Comparative pharmacokinetics of free muramyl tripeptide phosphatidyl ethanolamine (MTP-PE) and liposomal MTP-PE.

The comparative pharmacokinetics of free MTP-PE (muramyl tripeptide phosphatidyl ethanolamine) and MTP-PE entrapped in negatively charged multilamellar liposomes (liposomal MPT-PE) was evaluated in rats at a bolus intravenous (i.v.) dose of 0.2 mg/kg and in dogs at a bolus i.v. dose of 0.1 mg/kg. Additional studies were performed with the free form in rats (1.4 mg/kg, bolus i.v.) and dogs (1 mg/kg, bolus i.v.) and with the liposomal form in dogs (0.5 mg/kg, bolus i.v.). Plasma samples were obtained at various times up to 48 h postinjection and assayed for the drug by a chemiluminescence immunoassay. The pharmacokinetic data regarding liposomal MTP-PE describe the distribution of free drug released from liposomes and total drug concentrations. The present studies demonstrate that the distribution characteristics of MTP-PE changed dramatically depending on the dosage form. The elimination kinetics of free MTP-PE from blood is substantially slower than that of the liposomal drug.
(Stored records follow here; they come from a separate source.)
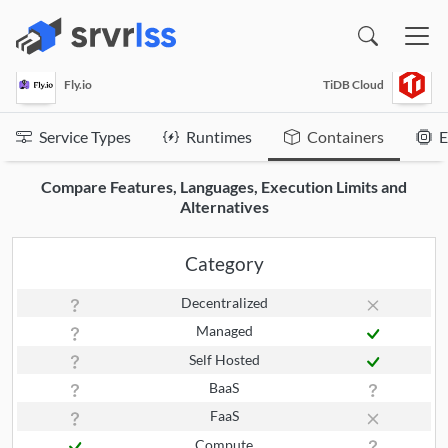
(opens in a new window)
Fly.io
TiDB Cloud
Service Types
Runtimes
Containers
E
Compare Features, Languages, Execution Limits and
Alternatives
Category
Decentralized
Managed
Self Hosted
BaaS
FaaS
Compute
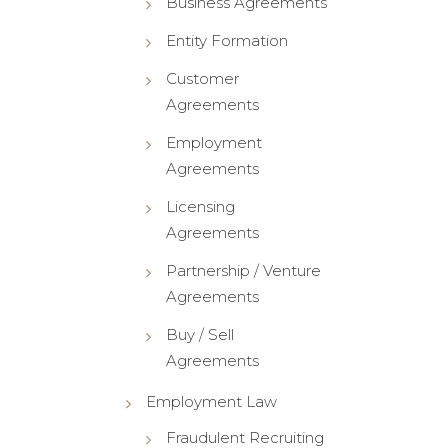
Business Agreements
Entity Formation
Customer
Agreements
Employment
Agreements
Licensing
Agreements
Partnership / Venture
Agreements
Buy / Sell
Agreements
Employment Law
Fraudulent Recruiting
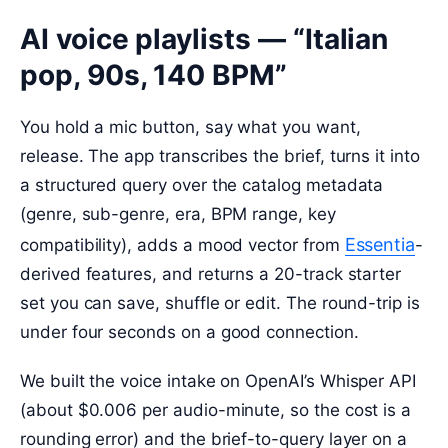
AI voice playlists — “Italian
pop, 90s, 140 BPM”
You hold a mic button, say what you want,
release. The app transcribes the brief, turns it into
a structured query over the catalog metadata
(genre, sub-genre, era, BPM range, key
Essentia
compatibility), adds a mood vector from
-
derived features, and returns a 20-track starter
set you can save, shuffle or edit. The round-trip is
under four seconds on a good connection.
We built the voice intake on OpenAI’s Whisper API
(about $0.006 per audio-minute, so the cost is a
rounding error) and the brief-to-query layer on a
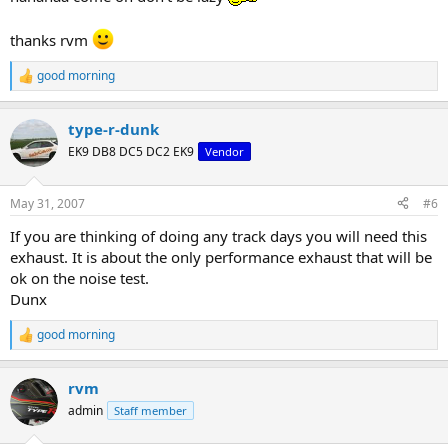
thanks rvm
good morning
R
e
a
type-r-dunk
c
t
EK9 DB8 DC5 DC2 EK9
Vendor
i
o
n
May 31, 2007
#6
s
:
If you are thinking of doing any track days you will need this
exhaust. It is about the only performance exhaust that will be
ok on the noise test.
Dunx
good morning
R
e
a
rvm
c
t
admin
Staff member
i
o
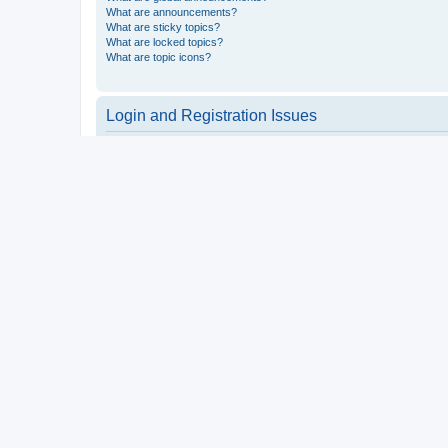
What are announcements?
What are sticky topics?
What are locked topics?
What are topic icons?
Login and Registration Issues
Why do I need to register?
You may not have to, it is up to the administrator of the board a
users such as definable avatar images, private messaging, email
Top
What is COPPA?
COPPA, or the Children’s Online Privacy Protection Act of 1998, 
consent or some other method of legal guardian acknowledgment, 
someone trying to register or to the website you are trying to r
a point of contact for legal concerns of any kind, except as outl
Top
Why can’t I register?
It is possible a board administrator has disabled registration 
attempting to register. Contact a board administrator for assista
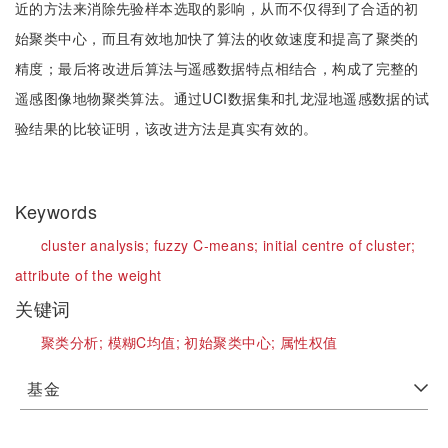
近的方法来消除先验样本选取的影响，从而不仅得到了合适的初
始聚类中心，而且有效地加快了算法的收敛速度和提高了聚类的
精度；最后将改进后算法与遥感数据特点相结合，构成了完整的
遥感图像地物聚类算法。通过UCI数据集和扎龙湿地遥感数据的试
验结果的比较证明，该改进方法是真实有效的。
Keywords
cluster analysis;
fuzzy C-means;
initial centre of cluster;
attribute of the weight
关键词
聚类分析;
模糊C均值;
初始聚类中心;
属性权值
基金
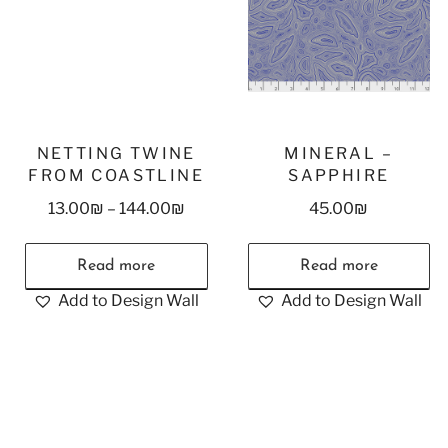
NETTING TWINE
MINERAL –
FROM COASTLINE
SAPPHIRE
13.00
₪
–
144.00
₪
45.00
₪
Read more
Read more
Add to Design Wall
Add to Design Wall
Stay in Touch!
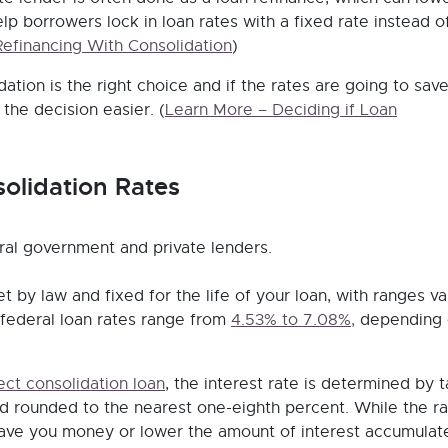
help borrowers lock in loan rates with a fixed rate instead o
Refinancing With Consolidation
)
dation is the right choice and if the rates are going to sav
he decision easier.
(
Learn More – Deciding if Loan
olidation Rates
ral government and private lenders.
t by law and fixed for the life of your loan, with ranges va
 federal loan rates range from
4.53% to 7.08%,
depending 
ect consolidation loan
, the interest rate is determined by 
nd rounded to the nearest one-eighth percent. While the ra
 save you money or lower the amount of interest accumulat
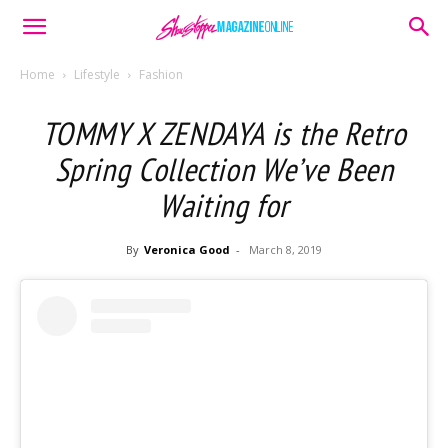
Home
Lifestyle
Fashion
TOMMY X ZENDAYA is the Retro
Spring Collection We’ve Been
Waiting for
By
Veronica Good
-
March 8, 2019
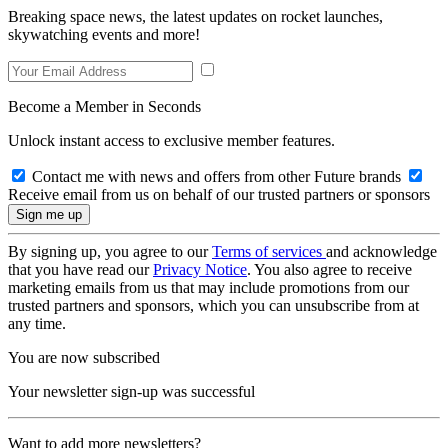
Breaking space news, the latest updates on rocket launches,
skywatching events and more!
Become a Member in Seconds
Unlock instant access to exclusive member features.
Contact me with news and offers from other Future brands
Receive email from us on behalf of our trusted partners or sponsors
By signing up, you agree to our
Terms of services
and acknowledge
that you have read our
Privacy Notice
. You also agree to receive
marketing emails from us that may include promotions from our
trusted partners and sponsors, which you can unsubscribe from at
any time.
You are now subscribed
Your newsletter sign-up was successful
Want to add more newsletters?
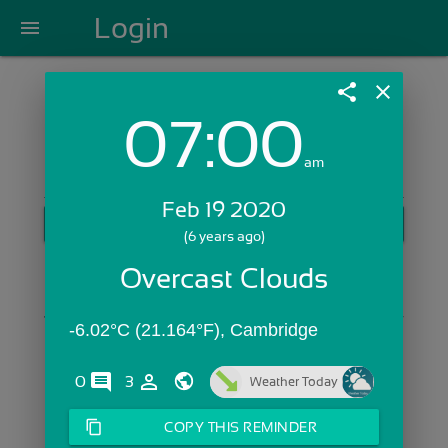
Login
menu
share
close
07:00
Login with Email:
am
Feb 19 2020
GET STARTED
(6 years ago)
Skip Sign In >>
Overcast Clouds
OR
-6.02°C (21.164°F), Cambridge
comments
person_outline
0
3
Weather Today
content_copy
COPY THIS REMINDER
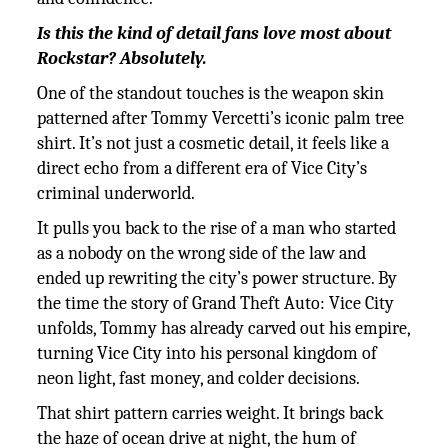
Is this the kind of detail fans love most about
Rockstar? Absolutely.
One of the standout touches is the weapon skin
patterned after Tommy Vercetti’s iconic palm tree
shirt. It’s not just a cosmetic detail, it feels like a
direct echo from a different era of Vice City’s
criminal underworld.
It pulls you back to the rise of a man who started
as a nobody on the wrong side of the law and
ended up rewriting the city’s power structure. By
the time the story of Grand Theft Auto: Vice City
unfolds, Tommy has already carved out his empire,
turning Vice City into his personal kingdom of
neon light, fast money, and colder decisions.
That shirt pattern carries weight. It brings back
the haze of ocean drive at night, the hum of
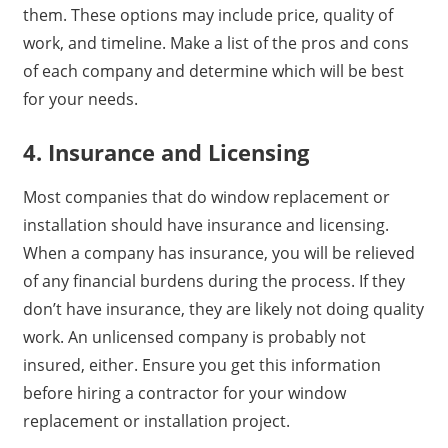
them. These options may include price, quality of
work, and timeline. Make a list of the pros and cons
of each company and determine which will be best
for your needs.
4. Insurance and Licensing
Most companies that do window replacement or
installation should have insurance and licensing.
When a company has insurance, you will be relieved
of any financial burdens during the process. If they
don’t have insurance, they are likely not doing quality
work. An unlicensed company is probably not
insured, either. Ensure you get this information
before hiring a contractor for your window
replacement or installation project.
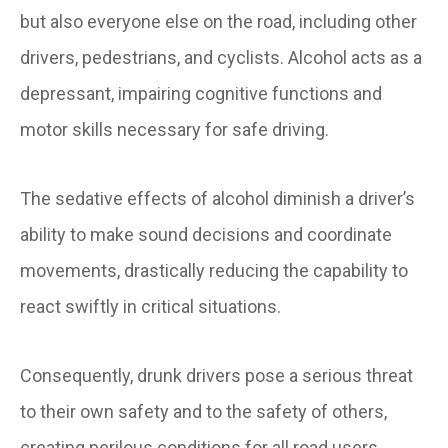
but also everyone else on the road, including other
drivers, pedestrians, and cyclists. Alcohol acts as a
depressant, impairing cognitive functions and
motor skills necessary for safe driving.
The sedative effects of alcohol diminish a driver’s
ability to make sound decisions and coordinate
movements, drastically reducing the capability to
react swiftly in critical situations.
Consequently, drunk drivers pose a serious threat
to their own safety and to the safety of others,
creating perilous conditions for all road users.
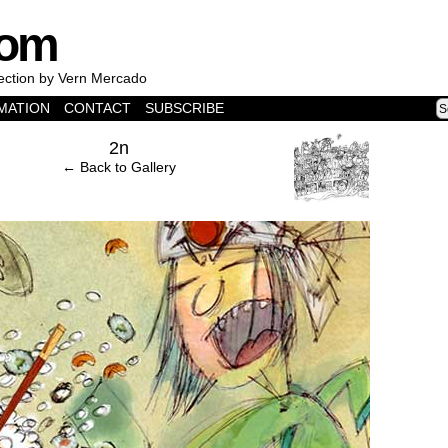
com
lection by Vern Mercado
MATION
CONTACT
SUBSCRIBE
›
2n
← Back to Gallery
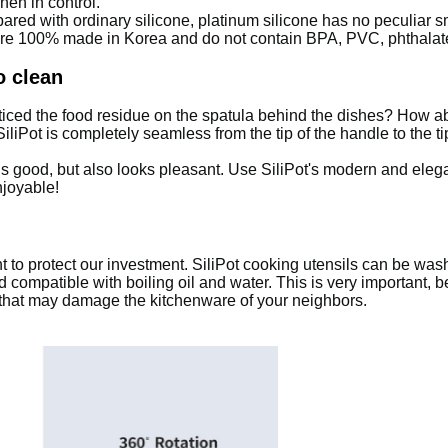
hen in control.
red with ordinary silicone, platinum silicone has no peculiar sm
are 100% made in Korea and do not contain BPA, PVC, phthalat
o clean
ticed the food residue on the spatula behind the dishes? How 
 SiliPot is completely seamless from the tip of the handle to the 
ls good, but also looks pleasant.
Use SiliPot's modern and eleg
njoyable!
nt to protect our investment.
SiliPot cooking utensils can be wash
 compatible with boiling oil and water.
This is very important, 
 that may damage the kitchenware of your neighbors.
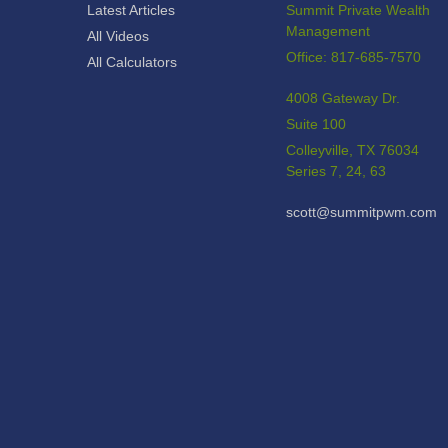
Latest Articles
Summit Private Wealth
Management
All Videos
Office: 817-685-7570
All Calculators
4008 Gateway Dr.
Suite 100
Colleyville,
TX
76034
Series 7, 24, 63
scott@summitpwm.com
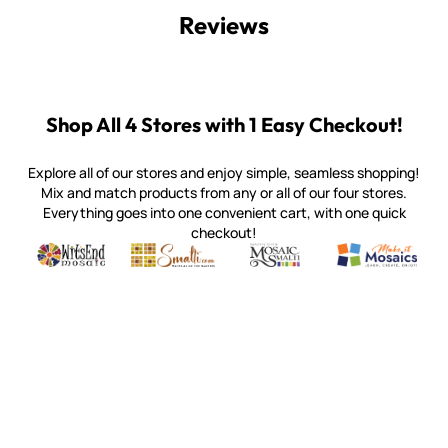
Reviews
Shop All 4 Stores with 1 Easy Checkout!
Explore all of our stores and enjoy simple, seamless shopping!
Mix and match products from any or all of our four stores.
Everything goes into one convenient cart, with one quick
checkout!
Quality mosaic materials & tools from around the world
Perdomo Mexican Smalti, Gold, Tortillas & More
Handcrafted Italian Orsoni Sma
Make it Mosai
Witsend Mosaic
Smalti
Mosaic Smalti
Make It M
WITSEND MOSAIC
(920) 822-7666
143 N. St. Augustine St.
For liposomal MTP-PE, free drug levels in plasma are very low compared with free MTP-PE. In rats at a dose of 0.2 mg/kg, 96% of MTP-PE contained in liposomes is removed from the plasma compartment 10 min after injection, and in dogs at a dose of 0.1 mg/kg, 100% of MTP-PE contained in liposomes is removed in the same time period. This rapid phase of liposome clearance is followed by a slower rate of clearance for the remainder of the liposomes in rats at a dose of 0.2 mg/kg and in dogs at a dose of 0.5 mg/kg.